> **Task statement**: Look through the data below and extract, unchanged, the lines from the one that contains "[10] An early" to the one that contains "ANSWER: Republic of", both included.

> **Records for this exercise**:
#####
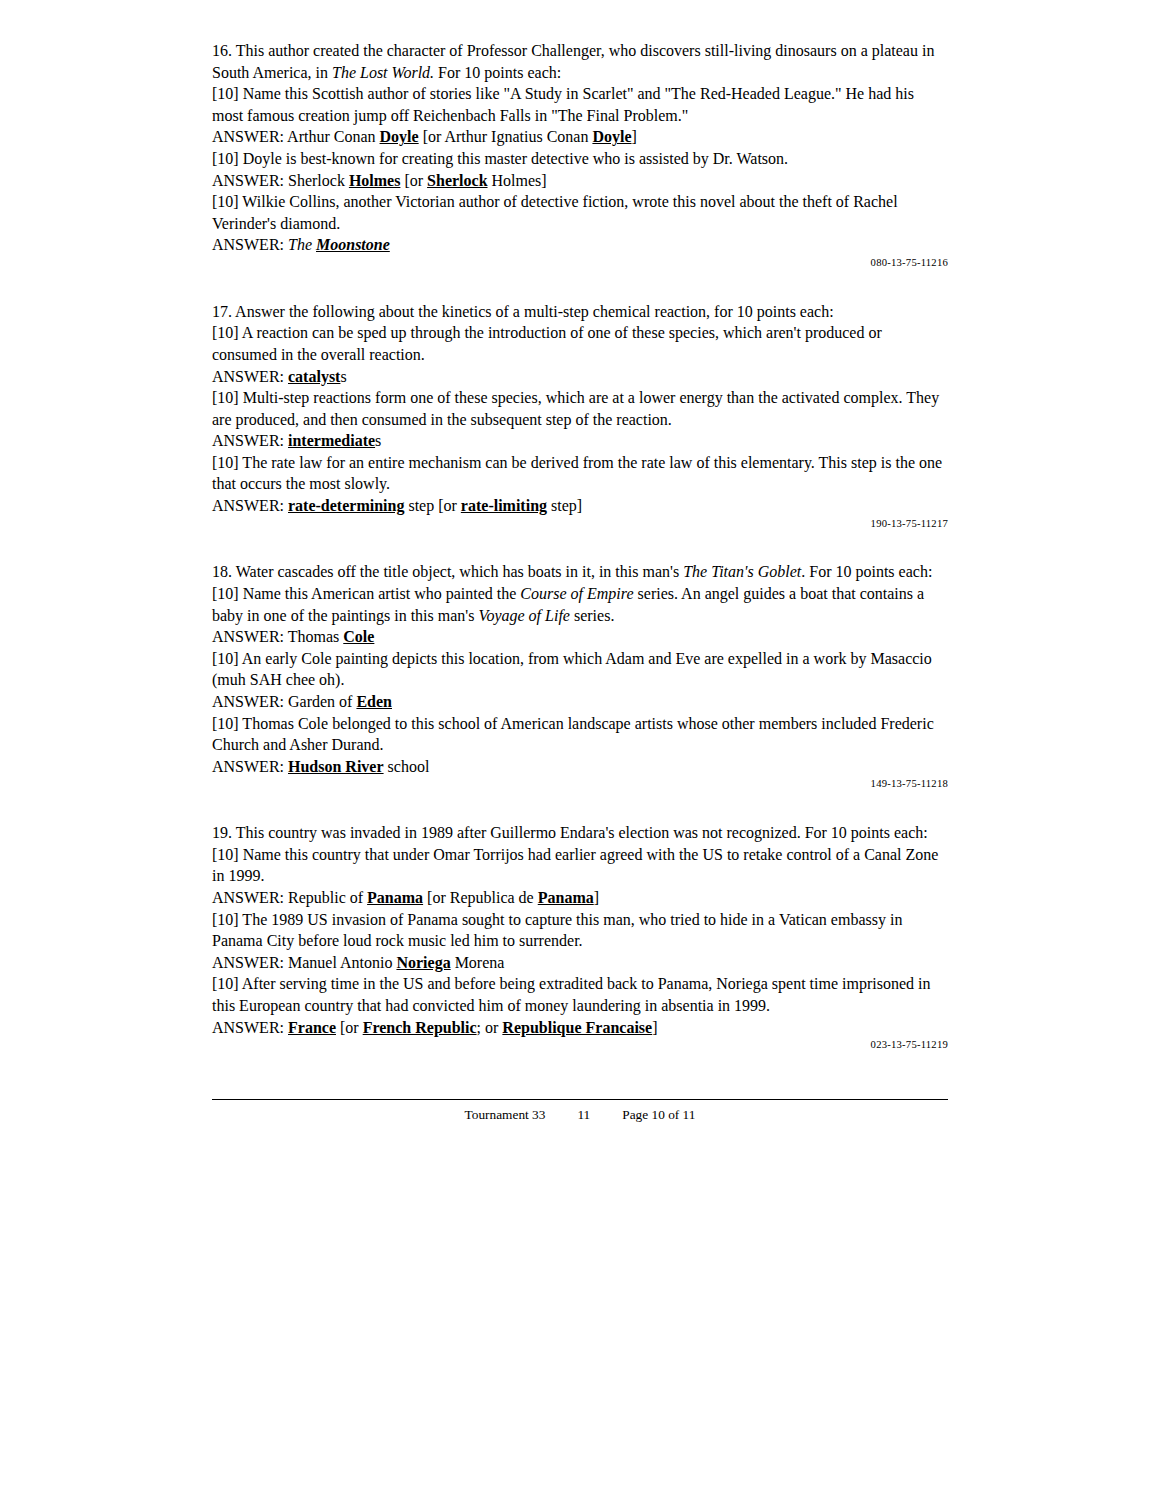16. This author created the character of Professor Challenger, who discovers still-living dinosaurs on a plateau in South America, in The Lost World. For 10 points each:
[10] Name this Scottish author of stories like "A Study in Scarlet" and "The Red-Headed League." He had his most famous creation jump off Reichenbach Falls in "The Final Problem."
ANSWER: Arthur Conan Doyle [or Arthur Ignatius Conan Doyle]
[10] Doyle is best-known for creating this master detective who is assisted by Dr. Watson.
ANSWER: Sherlock Holmes [or Sherlock Holmes]
[10] Wilkie Collins, another Victorian author of detective fiction, wrote this novel about the theft of Rachel Verinder's diamond.
ANSWER: The Moonstone
080-13-75-11216
17. Answer the following about the kinetics of a multi-step chemical reaction, for 10 points each:
[10] A reaction can be sped up through the introduction of one of these species, which aren't produced or consumed in the overall reaction.
ANSWER: catalysts
[10] Multi-step reactions form one of these species, which are at a lower energy than the activated complex. They are produced, and then consumed in the subsequent step of the reaction.
ANSWER: intermediates
[10] The rate law for an entire mechanism can be derived from the rate law of this elementary. This step is the one that occurs the most slowly.
ANSWER: rate-determining step [or rate-limiting step]
190-13-75-11217
18. Water cascades off the title object, which has boats in it, in this man's The Titan's Goblet. For 10 points each:
[10] Name this American artist who painted the Course of Empire series. An angel guides a boat that contains a baby in one of the paintings in this man's Voyage of Life series.
ANSWER: Thomas Cole
[10] An early Cole painting depicts this location, from which Adam and Eve are expelled in a work by Masaccio (muh SAH chee oh).
ANSWER: Garden of Eden
[10] Thomas Cole belonged to this school of American landscape artists whose other members included Frederic Church and Asher Durand.
ANSWER: Hudson River school
149-13-75-11218
19. This country was invaded in 1989 after Guillermo Endara's election was not recognized. For 10 points each:
[10] Name this country that under Omar Torrijos had earlier agreed with the US to retake control of a Canal Zone in 1999.
ANSWER: Republic of Panama [or Republica de Panama]
[10] The 1989 US invasion of Panama sought to capture this man, who tried to hide in a Vatican embassy in Panama City before loud rock music led him to surrender.
ANSWER: Manuel Antonio Noriega Morena
[10] After serving time in the US and before being extradited back to Panama, Noriega spent time imprisoned in this European country that had convicted him of money laundering in absentia in 1999.
ANSWER: France [or French Republic; or Republique Francaise]
023-13-75-11219
Tournament 3311 Page 10 of 11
#####
> **Answer to this task**:
[10] An early Cole painting depicts this location, from which Adam and Eve are expelled in a work by Masaccio (muh SAH chee oh).
ANSWER: Garden of Eden
[10] Thomas Cole belonged to this school of American landscape artists whose other members included Frederic Church and Asher Durand.
ANSWER: Hudson River school
149-13-75-11218
19. This country was invaded in 1989 after Guillermo Endara's election was not recognized. For 10 points each:
[10] Name this country that under Omar Torrijos had earlier agreed with the US to retake control of a Canal Zone in 1999.
ANSWER: Republic of Panama [or Republica de Panama]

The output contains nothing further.